何世紀にもわたって、ナポレオンの妹など、多くの有名人がこの泉で治癒してきました。数週間の長期療養の温泉ですが、観光客向けの専用コーナーでスパ体験も楽しめます。施設はとても清潔で、行き届いたサービスが魅力的。各クライアントのニーズに応じて特定のプログラムが提供されます。スパ体験の料金は48ユーロから156ユーロ。最もユニークなサービスは、カオリン粘土の無重力浴です。

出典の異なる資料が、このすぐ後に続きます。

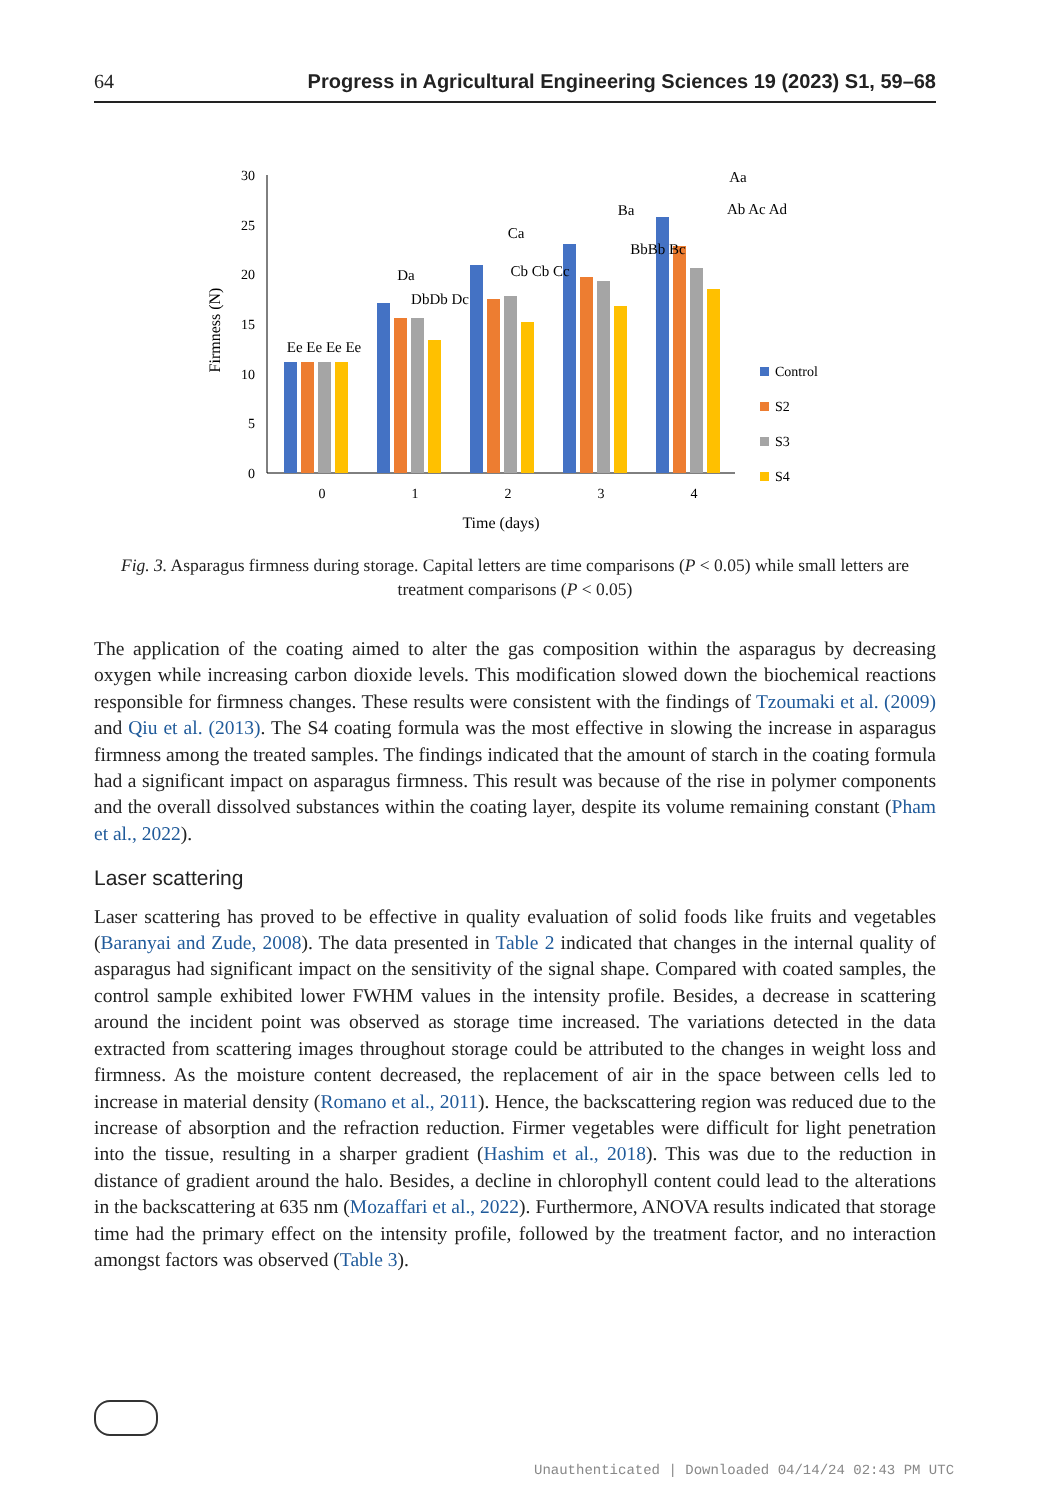64 Progress in Agricultural Engineering Sciences 19 (2023) S1, 59–68
0
5
10
15
20
25
30
Firmness (N)
Ee Ee Ee Ee
Da
DbDb Dc
Ca
Cb Cb Cc
Ba
BbBb Bc
Aa
Ab Ac Ad
0
1
2
3
4
Time (days)
Control
S2
S3
S4
Fig. 3. Asparagus firmness during storage. Capital letters are time comparisons (P < 0.05) while small letters are treatment comparisons (P < 0.05)
The application of the coating aimed to alter the gas composition within the asparagus by decreasing oxygen while increasing carbon dioxide levels. This modification slowed down the biochemical reactions responsible for firmness changes. These results were consistent with the findings of Tzoumaki et al. (2009) and Qiu et al. (2013). The S4 coating formula was the most effective in slowing the increase in asparagus firmness among the treated samples. The findings indicated that the amount of starch in the coating formula had a significant impact on asparagus firmness. This result was because of the rise in polymer components and the overall dissolved substances within the coating layer, despite its volume remaining constant (Pham et al., 2022).
Laser scattering
Laser scattering has proved to be effective in quality evaluation of solid foods like fruits and vegetables (Baranyai and Zude, 2008). The data presented in Table 2 indicated that changes in the internal quality of asparagus had significant impact on the sensitivity of the signal shape. Compared with coated samples, the control sample exhibited lower FWHM values in the intensity profile. Besides, a decrease in scattering around the incident point was observed as storage time increased. The variations detected in the data extracted from scattering images throughout storage could be attributed to the changes in weight loss and firmness. As the moisture content decreased, the replacement of air in the space between cells led to increase in material density (Romano et al., 2011). Hence, the backscattering region was reduced due to the increase of absorption and the refraction reduction. Firmer vegetables were difficult for light penetration into the tissue, resulting in a sharper gradient (Hashim et al., 2018). This was due to the reduction in distance of gradient around the halo. Besides, a decline in chlorophyll content could lead to the alterations in the backscattering at 635 nm (Mozaffari et al., 2022). Furthermore, ANOVA results indicated that storage time had the primary effect on the intensity profile, followed by the treatment factor, and no interaction amongst factors was observed (Table 3).
Unauthenticated | Downloaded 04/14/24 02:43 PM UTC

グレウーは絵のように美しい村でもあり、ホテルや宿泊施設がたくさんあります。特にお勧めのとても素敵な3つ星ホテルは「Villa Borghese」(Av. des Thermes, 04800 Gréoux-les-Bains)。
ホテルには庭園内に素晴らしいレストランもあります。グルウには、他にも軽食から高級料理まで、たくさんのレストランがあって、滞在中の食事には困りません。
また、カステラーヌ侯爵のかつての邸宅の周囲に建てられた、新しく改装されたオテル & スパ ヴィラ カステラーヌ (171 Av. des Thermes、04800 Gréoux-les-Bains) も素敵です。
スパとフィットネスエリアがオープンし、一部が屋根付き、一部が屋外のプールがあります。居心地の良い雰囲気のラウンジバーも魅力の一つ。
ホテル内のプロヴァンスの地元食材をベースにしたフュージョン料理を提供するグルメレストランも見逃せないポイント。グレウーの中心部に位置し、数多くのホテルやレストラン、お土産屋、スパ、そしてかわいい村の雰囲気も相まって、間違いなくこの地域を探索するのにピッタリなホテルです。